Any plans or current functions to extend the calculations to non-binary exposures? I have a 5 level factor and would love to be able to be able to quickly get the RERI across each level.

Thanks again, Jeff

fengxiuming commented 2 years ago

I have the same question as before

tunsmart commented 2 years ago

Hello, @jeffbone @fengxiuming sorry I was away for a while. Unfortunately, there is no plan to extend the package to handle exposures with more than two levels. Exposures could have an arbitrary number of levels and it would be unnecessarily complicated to make the functions respond to that.

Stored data
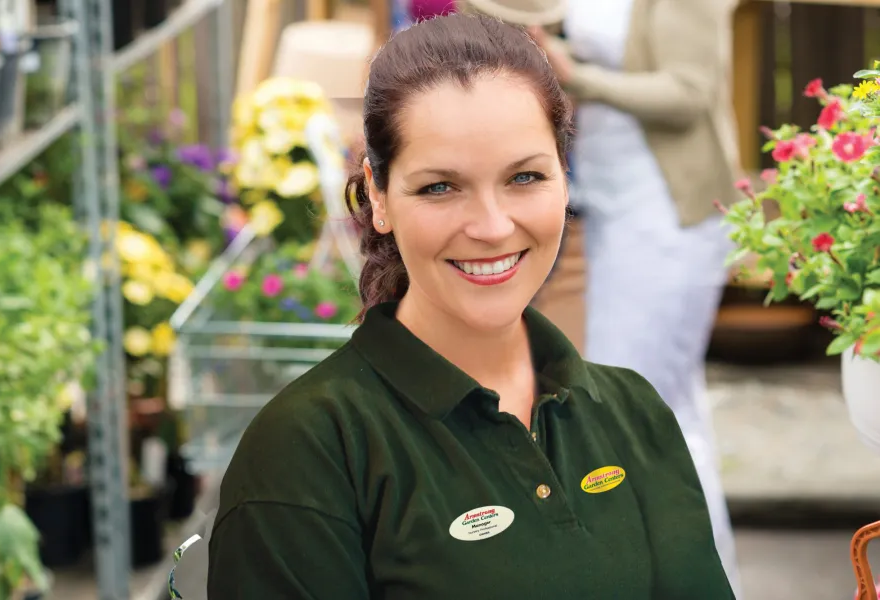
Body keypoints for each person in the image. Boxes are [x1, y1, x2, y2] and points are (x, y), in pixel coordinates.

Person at [208, 13, 735, 599]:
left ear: (565, 176)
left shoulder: (633, 413)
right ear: (379, 196)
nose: (492, 226)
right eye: (440, 187)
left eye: (525, 177)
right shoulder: (309, 452)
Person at [525, 0, 744, 595]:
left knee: (645, 412)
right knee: (665, 408)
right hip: (611, 208)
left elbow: (690, 93)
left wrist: (576, 78)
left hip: (666, 217)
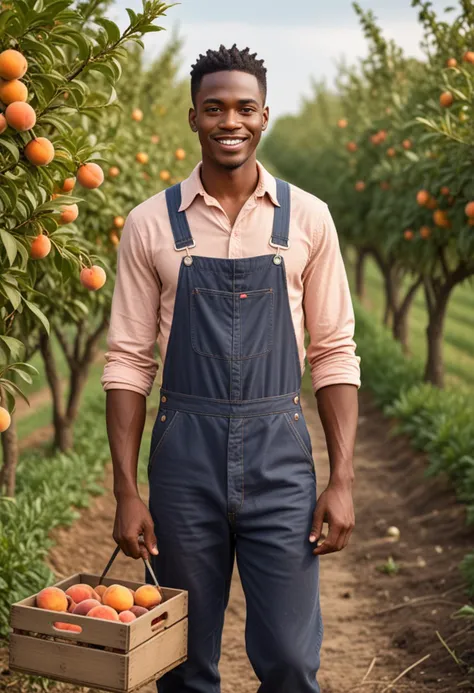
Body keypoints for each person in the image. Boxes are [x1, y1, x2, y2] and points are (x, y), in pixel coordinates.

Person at [101, 44, 360, 693]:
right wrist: (127, 489)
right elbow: (129, 361)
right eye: (214, 108)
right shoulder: (150, 224)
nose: (230, 121)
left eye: (244, 107)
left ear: (265, 115)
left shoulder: (307, 220)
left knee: (291, 661)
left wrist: (343, 478)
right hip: (184, 460)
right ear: (193, 117)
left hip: (281, 456)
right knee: (182, 660)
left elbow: (333, 352)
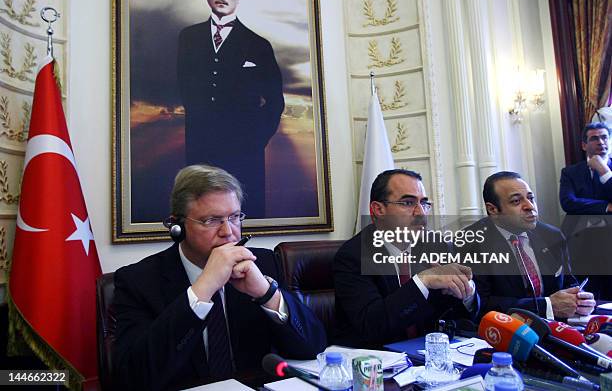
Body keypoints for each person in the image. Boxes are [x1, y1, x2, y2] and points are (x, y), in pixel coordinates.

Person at [112, 165, 326, 391]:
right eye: (211, 220)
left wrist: (266, 294)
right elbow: (132, 377)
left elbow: (313, 347)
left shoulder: (260, 263)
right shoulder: (138, 280)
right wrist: (203, 288)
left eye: (234, 217)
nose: (228, 232)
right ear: (178, 226)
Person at [177, 0, 285, 218]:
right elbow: (186, 90)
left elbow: (275, 102)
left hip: (244, 157)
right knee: (199, 221)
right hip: (200, 153)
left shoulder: (258, 45)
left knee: (242, 222)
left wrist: (254, 141)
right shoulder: (188, 39)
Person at [333, 169, 478, 348]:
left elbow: (461, 316)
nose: (421, 213)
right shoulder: (353, 256)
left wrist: (467, 292)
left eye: (424, 203)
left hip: (430, 358)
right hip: (377, 363)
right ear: (378, 209)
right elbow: (372, 325)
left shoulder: (437, 246)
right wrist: (423, 281)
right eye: (408, 203)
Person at [465, 171, 596, 319]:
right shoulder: (471, 243)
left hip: (558, 327)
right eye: (516, 201)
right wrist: (546, 306)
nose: (529, 206)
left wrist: (578, 299)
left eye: (530, 198)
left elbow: (568, 281)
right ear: (493, 209)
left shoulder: (552, 235)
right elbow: (480, 303)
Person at [559, 122, 612, 215]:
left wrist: (604, 171)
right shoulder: (570, 172)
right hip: (580, 227)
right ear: (584, 146)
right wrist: (606, 206)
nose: (601, 142)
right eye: (594, 138)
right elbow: (568, 202)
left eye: (604, 137)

▶ [Tasks]
**A.** In the forum thread about RERI calculations, how many levels does the factor that Jeff mentions have?
**B.** Which usernames appear in the forum thread about RERI calculations?
Nothing here depends on these lines.

▶ [Written responses]
**A.** Five levels.

**B.** fengxiuming, tunsmart, jeffbone